Requirement 1 - Say whether each statement below agrees with the RunResult reference, answering yes or no and quoting the deciding words from it. (a) RunResult is returned by both runAgent() and stage(). (b) bundleDir holds a relative path to the bundle directory. (c) hookCaptureStatus can take the value 'pending'.
Requirement 2 - Extend the RunResult reference from the point where it stops.

Skip to content

RunResult

RunResult is the complete execution result returned by runAgent() and stage(). It contains all captured data from the agent run including file changes, tool calls, metrics, logs, and git state.

interface RunResult {
bundleDir: string;
files: FileAccessor;
tools: ToolAccessor;
timeline: TimelineAccessor;
metrics: {
cost: {
total: number;
inputTokens: number;
outputTokens: number;
};
tokens: {
input: number;
output: number;
total: number;
};
turns: number;
durationMs: number;
};
logs: string[];
git: GitState;
hookCaptureStatus: 'complete' | 'partial' | 'failed';
}
bundleDir: string

Absolute path to the bundle directory containing all execution artifacts.

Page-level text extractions

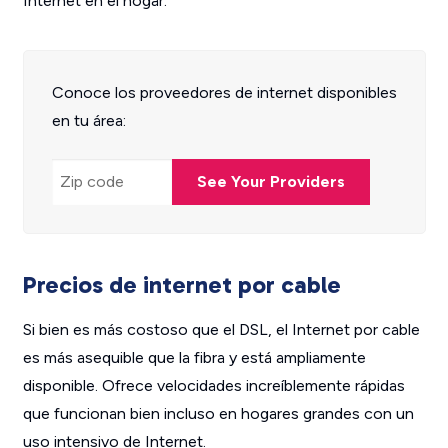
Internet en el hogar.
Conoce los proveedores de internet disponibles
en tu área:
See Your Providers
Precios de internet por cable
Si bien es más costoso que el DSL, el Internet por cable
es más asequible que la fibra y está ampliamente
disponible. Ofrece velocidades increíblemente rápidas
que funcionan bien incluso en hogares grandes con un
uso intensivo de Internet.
* * *
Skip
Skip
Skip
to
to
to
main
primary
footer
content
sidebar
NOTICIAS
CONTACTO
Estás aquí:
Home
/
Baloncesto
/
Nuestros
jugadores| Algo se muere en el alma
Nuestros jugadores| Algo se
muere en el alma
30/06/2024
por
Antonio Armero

Answer 1 -
(a) Yes: "RunResult is the complete execution result returned by runAgent() and stage()."
(b) No: "Absolute path to the bundle directory containing all execution artifacts."
(c) No: "hookCaptureStatus: 'complete' | 'partial' | 'failed';"

Answer 2 -
Purpose:

  • Reference artifacts in subsequent stages
  • Access generated files, logs, and transcripts
  • Share data between workflow stages

Example:

vibeTest('artifact usage', async ({ runAgent }) => {
const result = await runAgent({
prompt: '/generate report.json'
});
// Access the generated report
const reportPath = `${result.bundleDir}/workspace/report.json`;
const reportData = await fs.readFile(reportPath, 'utf-8');
console.log('Report saved to:', result.bundleDir);
});

Bundle Structure:

.vibe-bundles/
└── test-abc123-run-1/
├── workspace/ # Working directory snapshot
├── transcript.jsonl # Full conversation
├── hooks.jsonl # Raw hook events
├── git-state.json # Git metadata
└── run-result.json # Complete RunResult

See Also:


files: FileAccessor

Access file changes captured during execution.

Methods:

Get all files changed during this run.

const result = await runAgent({ prompt: '/refactor' });
const allFiles = result.files.changed();
console.log(`Changed ${allFiles.length} files`);

Get a specific file by path.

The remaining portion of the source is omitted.